Der mit der Ausreise verbundene Eingriff in sein Privat- und Familienleben sei zur Aufrechterhaltung der öffentlichen Ordnung auf dem Gebiet des Fremdenwesens dringend geboten. Der Beschwerdeführer ignoriere beharrlich die für ihn maßgebenden fremdenrechtlichen Bestimmungen. Weiters sei er nicht als selbsterhaltungsfähig einzustufen, weil er nicht im Besitz eines für die Ausübung einer selbständigen Erwerbstätigkeit erforderlichen Aufenthaltstitels sei. Zudem habe der Beschwerdeführer nicht darauf bauen dürfen, sich "ungestört im Bundesgebiet niederlassen zu können". Vielmehr habe er unwahre Angaben gegenüber den Asylbehörden betreffend den Besitz bzw. die Ausstellung eines Reisepasses getätigt, um sich erfolgreich eine Aufenthaltsberechtigung zu verschaffen.

Soweit der Beschwerdeführer vorbringe, dass seine Ehefrau keinen in Indien gesprochenen Dialekt spräche, dort die Ausübung ihres Berufes nicht möglich wäre und ihre angegriffene Gesundheit nicht ausreichend behandelt werden könnte, sei dem zu entgegnen, dass mit der aufenthaltsbeendenden Maßnahme nicht darüber abgesprochen werde, ob bzw. gegebenenfalls in welchen Staat ein Fremder zulässigerweise abgeschoben werden dürfe. Der Beschwerdeführer habe nicht behauptet, dass er die sozialen Kontakte zu seinen im Heimatland verbliebenen Familienangehörigen abgebrochen hätte. Der Ehefrau des Beschwerdeführers sei bescheinigt worden, dass bei dieser "aus psychiatrischer Sicht ein psychisch instabiles Persönlichkeitsbild mit nicht voller Belastbarkeit am Arbeitsmarkt" bestehe. Daraus ergebe sich jedoch nicht, dass sie ständiger Pflege gerade durch den Beschwerdeführer bedürfe bzw. gehindert wäre, den Beschwerdeführer in das Ausland zu begleiten.

----

## [Aufgabenstellung]
- A) Beantworten Sie anhand des Textauszugs über die Ausreise des Beschwerdeführers die folgenden Fragen:
(i) Weshalb ist der Beschwerdeführer nicht als selbsterhaltungsfähig einzustufen?
(ii) Worauf bezogen sich die unwahren Angaben, die er gegenüber den Asylbehörden gemacht hat?
(iii) Was wurde seiner Ehefrau aus psychiatrischer Sicht bescheinigt?
- B) Schreiben Sie den Textauszug über die Ausreise des Beschwerdeführers im Anschluss an seinen letzten Satz weiter.

## [Bereitgestellte Daten]

----

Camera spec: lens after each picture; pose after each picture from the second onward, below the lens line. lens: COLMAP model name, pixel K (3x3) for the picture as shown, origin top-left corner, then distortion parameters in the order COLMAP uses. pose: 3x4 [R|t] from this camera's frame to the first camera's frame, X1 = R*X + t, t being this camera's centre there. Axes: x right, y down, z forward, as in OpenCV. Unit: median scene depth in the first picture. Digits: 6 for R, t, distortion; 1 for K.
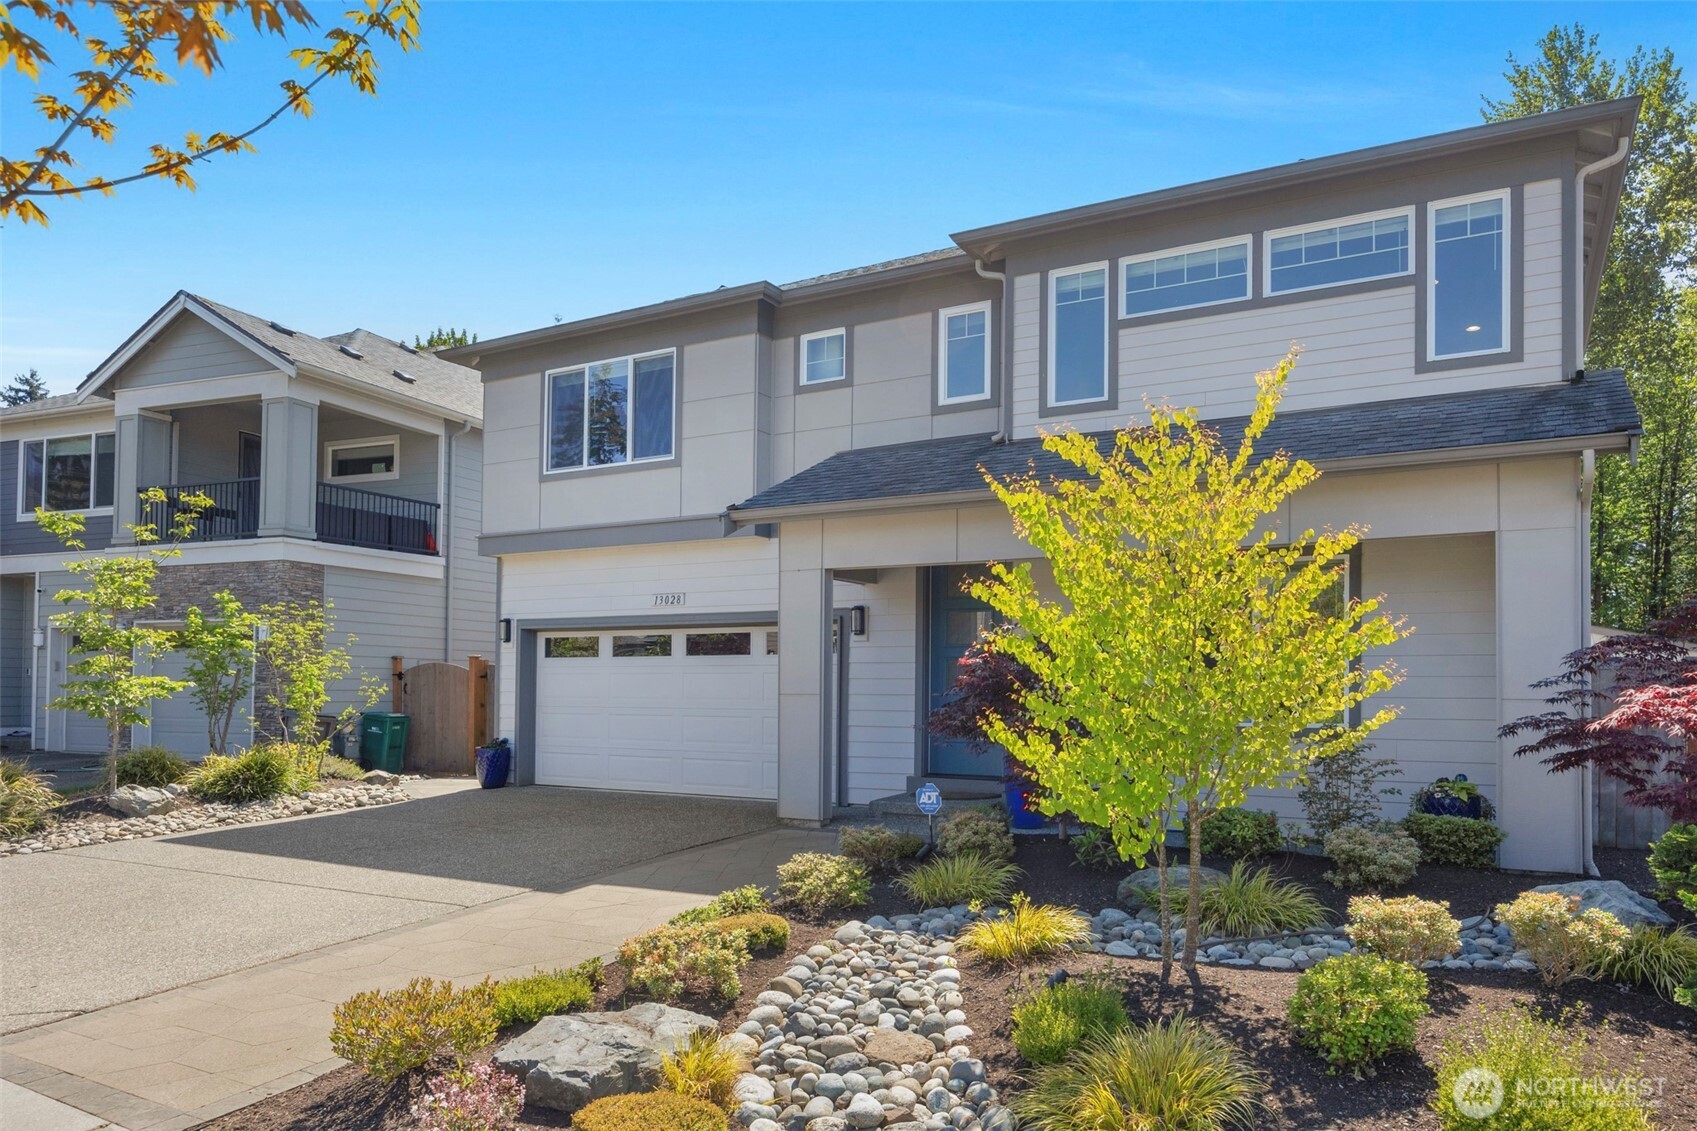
lens RADIAL K [[1026.8, 0, 847.4], [0, 1026.8, 664.6], [0, 0, 1]] dist [-0.003101, -0.000999]
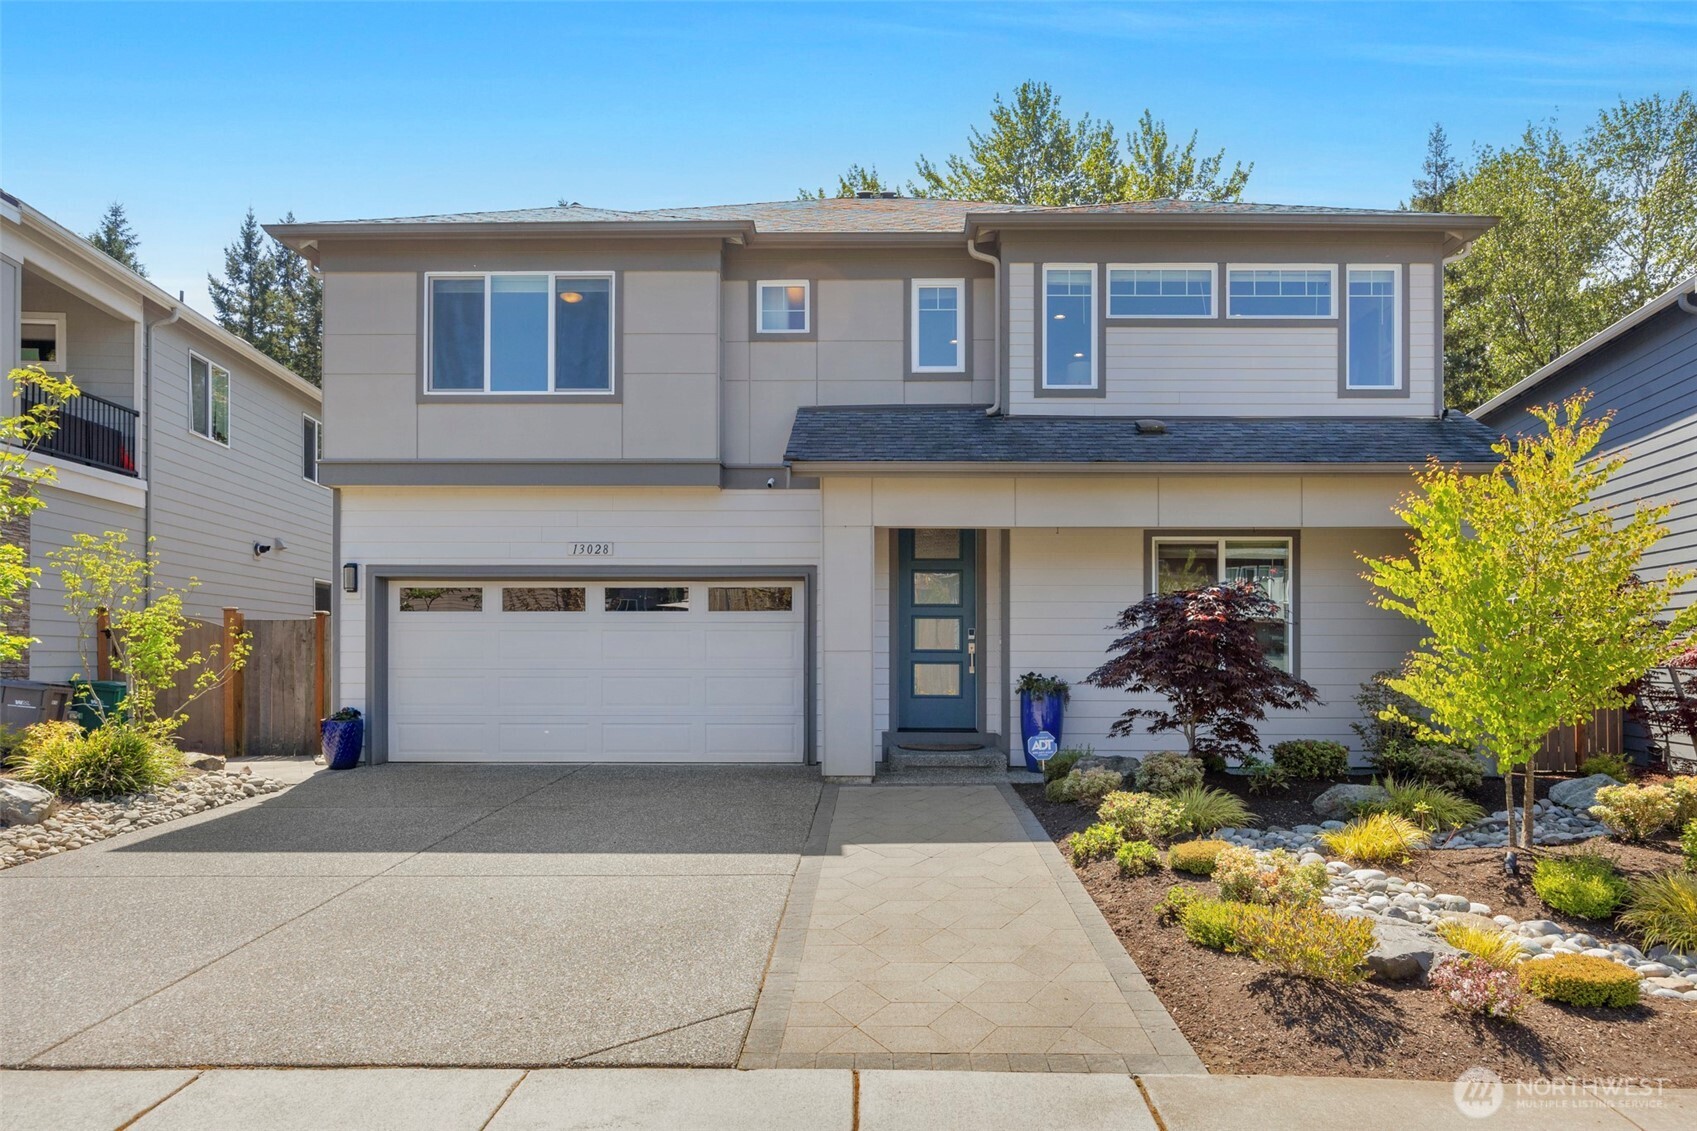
lens RADIAL K [[1063.2, 0, 853.1], [0, 1063.2, 642.4], [0, 0, 1]] dist [-0.003998, -0.000927]
pose [[0.893642, 0.000803, 0.448781, -0.441523], [-0.007089, 0.999899, 0.012325, 0.006891], [-0.448725, -0.014196, 0.893557, 0.065826]]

----

## [Antworten je Aufgabe]
- A)
(i) Er besitzt keinen Aufenthaltstitel, der für die Ausübung einer selbständigen Erwerbstätigkeit erforderlich ist.
(ii) Sie bezogen sich auf den Besitz bzw. die Ausstellung eines Reisepasses.
(iii) Bei ihr besteht ein psychisch instabiles Persönlichkeitsbild mit nicht voller Belastbarkeit am Arbeitsmarkt.

- B)
Der Verwaltungsgerichtshof hat über die gegen diesen Bescheid erhobene Beschwerde nach Aktenvorlage samt Gegenschrift durch die belangte Behörde in einem nach § 12 Abs. 1 Z 2 VwGG gebildeten Senat erwogen:

Eingangs ist festzuhalten, dass angesichts der Zustellung des angefochtenen Bescheides im Oktober 2010 die Bestimmungen des FPG in der Fassung BGBl. I Nr. 135/2009 anzuwenden sind und sich nachfolgende Zitierungen auf diese Rechtslage beziehen.

Der Gerichtshof der Europäischen Union (EuGH) hat im Urteil vom 15. November 2011, C-256/11 "Dereci u.a.", ausgesprochen, dass Art. 20 AEUV nationalen Maßnahmen entgegensteht, die bewirken, dass den Unionsbürgern der tatsächliche Genuss des Kernbestands der Rechte, die ihnen dieser Status verleiht, verwehrt wird. Das Kriterium der Verwehrung des Kernbestands der Rechte, die der Unionsbürgerstatus verleiht, bezieht sich auf Sachverhalte, die dadurch gekennzeichnet sind, dass sich der Unionsbürger de facto gezwungen sieht, nicht nur das Gebiet des Mitgliedstaats, dem er angehört, sondern das Gebiet der Union als Ganzes zu verlassen. Sollten derartige Gründe - der bloße Wunsch nach Aufrechterhaltung der Familiengemeinschaft im Gebiet der Union reicht allerdings nicht aus - bestehen, würden sowohl die gegenüber einem Fremden ausgesprochene Anordnung, das Bundesgebiet wegen des unrechtmäßigen Aufenthalts zu verlassen, als auch die Verweigerung eines Aufenthaltstitels gegenüber dem Angehörigen des Unionsbürgers dem Unionsrecht widersprechen und daher nicht zulässig sein (vgl. etwa das hg. Erkenntnis vom 13. November 2012, 2011/22/0099, mwN).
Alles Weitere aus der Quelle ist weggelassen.